Związek Zawodowy Lekarzy Obwodu Lecznictwa Kolejowego
w Lublinie złoży w poniedziałek doniesienie do prokuratury
o podejrzeniu popełnienia przestępstwa przez Edwarda Lewczuka, byłego dyrektora obwodu.
RIO stwierdziła szereg nieprawidłowości, które – jak mówią kontrolerzy – mogły mieć wpływ na dramatyczną sytuację finansową. Ujawniono błędy przy zamówieniach publicznych na dostawy leków, na modernizację kotłowni oraz na usługi transportowe. RIO wykryła też, że nie było nadzoru nad pobieraniem pieniędzy z banku na czek gotówkowy „na okaziciela”. A także, że ewidencja gotówki w księgach nie zgadzała się ze stanem faktycznym w kasie. Nie przekazywano na czas składek pracowniczych do ZUS. Dostawcom płacono za leki po cenach wyższych niż w ofercie.
Chociaż E. Lewczuk składał pokontrolne wyjaśnienia, jednak – według RIO – świadczą one jednoznacznie o niedostatecznej znajomości przepisów przez zainteresowanego. – Nie czuję się odpowiedzialny – powiedział nam wczoraj E. Lewczuk. – Po to zatrudniałem radcę prawnego, księgową, naczelną pielęgniarkę, aby czuwali nad sprawami. A długi stąd, że w 2000 r. Branżowa Kasa Chorych zakwestionowała nam 20 tys. zapisanych do nas pacjentów. To oznaczało ubytek w przychodach.

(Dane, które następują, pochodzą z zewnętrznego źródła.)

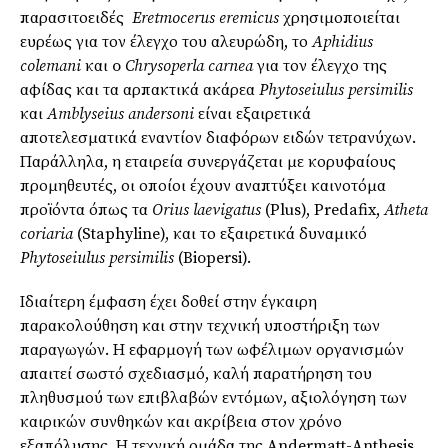
παρασιτοειδές
Eretmocerus eremicus
χρησιμοποιείται
ευρέως για τον έλεγχο του αλευρώδη, το
Aphidius
colemani
και o
Chrysoperla carnea
για τον έλεγχο της
αφίδας και τα αρπακτικά ακάρεα
Phytoseiulus persimilis
και
Amblyseius andersoni
είναι εξαιρετικά
αποτελεσματικά εναντίον διαφόρων ειδών τετρανύχων.
Παράλληλα, η εταιρεία συνεργάζεται με κορυφαίους
προμηθευτές, οι οποίοι έχουν αναπτύξει καινοτόμα
προϊόντα όπως τα
Orius laevigatus
(Plus), Predafix,
Atheta
coriaria
(Staphyline), και το εξαιρετικά δυναμικό
Phytoseiulus persimilis
(Biopersi).
Ιδιαίτερη έμφαση έχει δοθεί στην έγκαιρη
παρακολούθηση και στην τεχνική υποστήριξη των
παραγωγών. Η εφαρμογή των ωφέλιμων οργανισμών
απαιτεί σωστό σχεδιασμό, καλή παρατήρηση του
πληθυσμού των επιβλαβών εντόμων, αξιολόγηση των
καιρικών συνθηκών και ακρίβεια στον χρόνο
εξαπόλυσης. Η τεχνική ομάδα της Andermatt-Anthesis,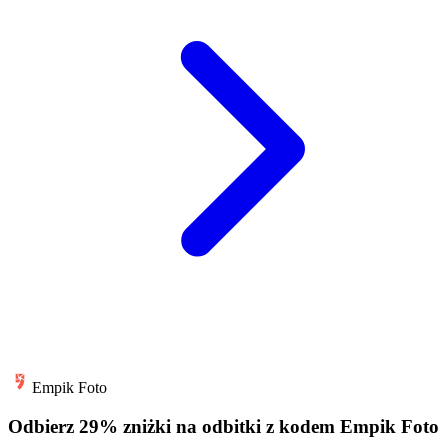
Empik Foto
Odbierz 29% zniżki na odbitki z kodem Empik Foto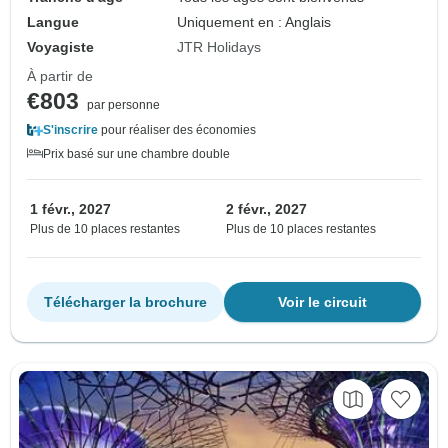
Langue
Uniquement en : Anglais
Voyagiste
JTR Holidays
À partir de
€803
par personne
S'inscrire
pour réaliser des économies
Prix basé sur une chambre double
1 févr., 2027
2 févr., 2027
Plus de 10 places restantes
Plus de 10 places restantes
Télécharger la brochure
Voir le circuit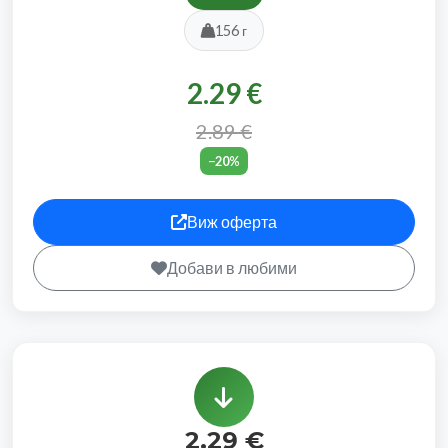
156 г
2.29 €
2.89 €
−20%
Виж оферта
Добави в любими
2.29 €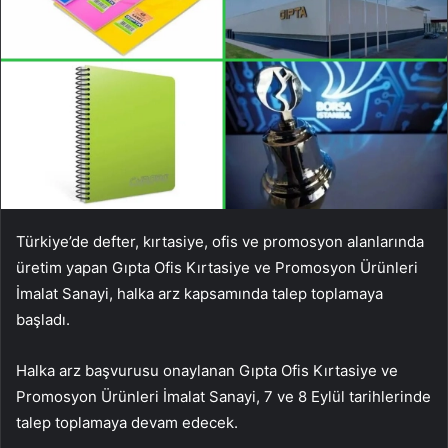
Türkiye’de defter, kırtasiye, ofis ve promosyon alanlarında
üretim yapan Gıpta Ofis Kırtasiye ve Promosyon Ürünleri
İmalat Sanayi, halka arz kapsamında talep toplamaya
başladı.
Halka arz başvurusu onaylanan Gıpta Ofis Kırtasiye ve
Promosyon Ürünleri İmalat Sanayi, 7 ve 8 Eylül tarihlerinde
talep toplamaya devam edecek.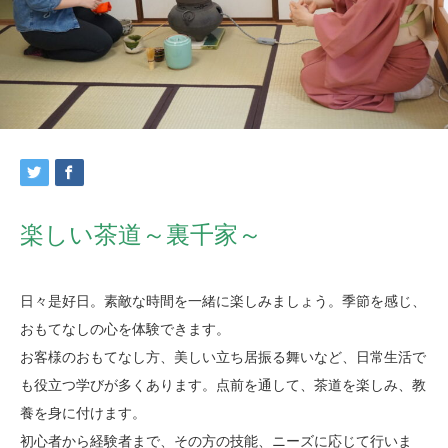
楽しい茶道～裏千家～
日々是好日。素敵な時間を一緒に楽しみましょう。季節を感じ、
おもてなしの心を体験できます。
お客様のおもてなし方、美しい立ち居振る舞いなど、日常生活で
も役立つ学びが多くあります。点前を通して、茶道を楽しみ、教
養を身に付けます。
初心者から経験者まで、その方の技能、ニーズに応じて行いま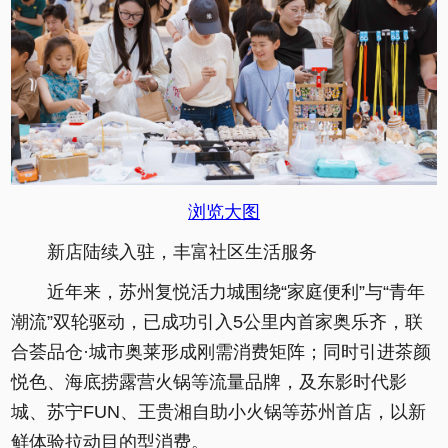
浏览大图
新店陆续入驻，丰富社区生活服务
近年来，苏州复悦活力城围绕“家庭便利”与“青年
潮流”双轮驱动，已成功引入5公里内首家奥乐齐，联
合荟品仓·城市奥莱形成刚需消费矩阵；同时引进茶颜
悦色、海底捞露营火锅等流量品牌，及东影时代影
城、苏宁FUN、王贵湘自助小火锅等苏州首店，以新
鲜体验拉动目的型消费。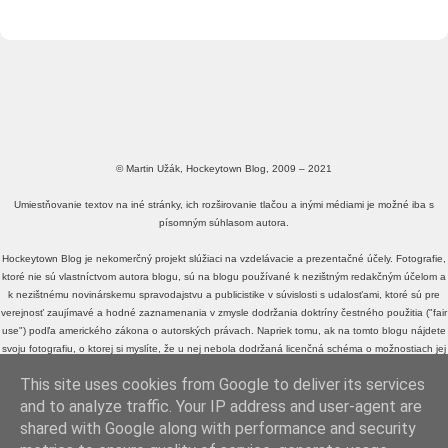
© Martin Užák, Hockeytown Blog, 2009 – 2021
Umiestňovanie textov na iné stránky, ich rozširovanie tlačou a inými médiami je možné iba s
písomným súhlasom autora.
Hockeytown Blog je nekomerčný projekt slúžiaci na vzdelávacie a prezentačné účely. Fotografie,
ktoré nie sú vlastníctvom autora blogu, sú na blogu používané k nezištným redakčným účelom a
k nezištnému novinárskemu spravodajstvu a publicistike v súvislosti s udalosťami, ktoré sú pre
verejnosť zaujímavé a hodné zaznamenania v zmysle dodržania doktríny čestného použitia ("fair
use") podľa amerického zákona o autorských právach. Napriek tomu, ak na tomto blogu nájdete
svoju fotografiu, o ktorej si myslíte, že u nej nebola dodržaná licenčná schéma o možnostiach jej
voľného zdieľania a využívania, alebo fotografiu, o ktorej si myslíte, že je v rozpore s doktrínou
This site uses cookies from Google to deliver its services
čestného použitia ("fair use") podľa amerického zákona o autorských právach, a neželáte si, aby
sa na tomto blogu ďalej zobrazovala,
kontaktujte ma
, prosím.
and to analyze traffic. Your IP address and user-agent are
shared with Google along with performance and security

W marcu 2001 r. Lewczuk najpierw zwolnił się z OLK, a zaraz potem Zarząd Województwa zdecydował, że będzie dyrektorem Szpitala Neuropsychiatrycznego w Abramowicach. Lekarze twierdzą, że marszałek skompromitował się tym posunięciem. Zwłaszcza, że był na bieżąco informowany o złej sytuacji obwodu i o poczynaniach Lewczuka. – Kiedy powoływano go na dyrektora w Abramowicach byłem chory – mówi Edward Wojtas, członek zarządu. – Poza tym kontrola RIO była grubo po powołaniu.